Calendrier des Postes 1912 sous les pins Côte d’Azur— via Wikimedia Commons.

Very frequently, I rail in this space about keeping service costs down by reining in the length of documents to be translated.  But even assuming a limited stack of docs to serve, that’s not the only way to limit expenditures.  Timing is critical, too.  The longer you wait, the more it can cost– and I don’t just mean the increase in my fees to handle a project on a rush basis.

Every once in a while, I’ll talk to a client (a lawyer, specifically) who has just filed a suit and has everything ready to go abroad under the cover of a Hague request… the vaunted “USM-94” in common U.S. parlance (though to be fair, it’s not a U.S. government document– it just carries a U.S. Marshals Service document number).  I tell the lawyer it will cost a few hundred dollars in fees, plus a couple of thousand in translation.  I formalize the cost structure, send it off to my colleague, and… crickets.  I don’t hear anything for weeks.  Perhaps that’s because the litigant wants to wait.  Perhaps it’s because the litigant is short on funds.  I get it, really.
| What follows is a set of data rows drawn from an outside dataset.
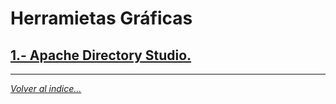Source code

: # Herramietas Gráficas

## [1.- Apache Directory Studio.](./ApacheDirectoryStudio)
<!-- ## [2.- PhpldapAdmin.](./phpldapadmin/ -->
<!-- ## [3.- Ejemplo.](./LDIF/CambioJuan.ldif) -->
_________________________________________________
*[Volver al indice...](../../README.md)*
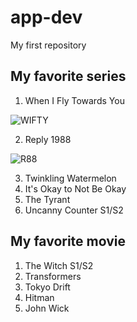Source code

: # app-dev
My first repository
## My favorite series
1. When I Fly Towards You

![WIFTY](https://dramaslot.com/wp-content/uploads/2023/08/When-I-Fly-Towards-You.webp)

2. Reply 1988

![R88](https://i.pinimg.com/enabled_lo_mid/236x/0d/50/f6/0d50f6bb632cbe80f79b6811f95bdc6c.jpg)

3. Twinkling Watermelon
4. It's Okay to Not Be Okay
5. The Tyrant
6. Uncanny Counter S1/S2
## My favorite movie
1. The Witch S1/S2
2. Transformers
3. Tokyo Drift
4. Hitman
5. John Wick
But lo and behold, the case gets removed to federal court, and counsel realizes that the clock er– calendar– has already been ticking for weeks.  This thing has to start moving within 90 days of filing* or the foreign defendants will eventually be dismissed for lack of notice.  So counsel calls me and says, okay, let’s go with it.  But when the documents arrive, he’s added twelve pages of additional documents, and the summons has changed from a state form to the federal standard (the AO 440— which is a U.S. government document).

Sure, there are tactical and strategic reasons to wait.  Perhaps counsel knows that it’s going to be removed, and when it it does go up to federal court, he has a mechanism to request a waiver.  Perhaps opposing counsel is not playing nicely with others and is leading him to believe that a waiver is forthcoming– even though it never does come.  Perhaps, again, the litigant just doesn’t send a check.

But waiting can be costly in Hague situations.  Where translation is required, the price tag can grow dramatically with the addition of federal documents on top of the state pleadings.**  That is why I urge a more timely approach to serving overseas.  All courts’ rules require action within a certain time– either by a certain date or within a reasonable diligence standard.  But if that time period is rather long and most of several defendants are stateside, either the foreigners can get missed, or the cost to serve them can increase.


* FRCP 4(m) requires that U.S. defendants be served within 90 days, or the court must dismiss the case against them.  But service on defendants located outside the U.S. are addressed in the last sentence of 4(m); simply put, the deadline doesn’t apply.  That doesn’t mean a plaintiff has all the time he wants– a reasonable diligence standard applies.

** FRCP 4(c)(1) requires service of the summons and complaint.  That’s it (although the complaint necessarily includes exhibits & attachments).  But the list doesn’t end there when the case has been removed from state court.  Add the order/notice of removal.  Add such additional gems as the Civil Cover Sheet, garden variety standing rules, litanies about standards of civility, etc., in the individual districts whose local rules so dictate.  Individual judges may even require service of their own rules of practice– and these can be awfully dense.  For every additional page, the cost to translate can go up by $100 or more per page.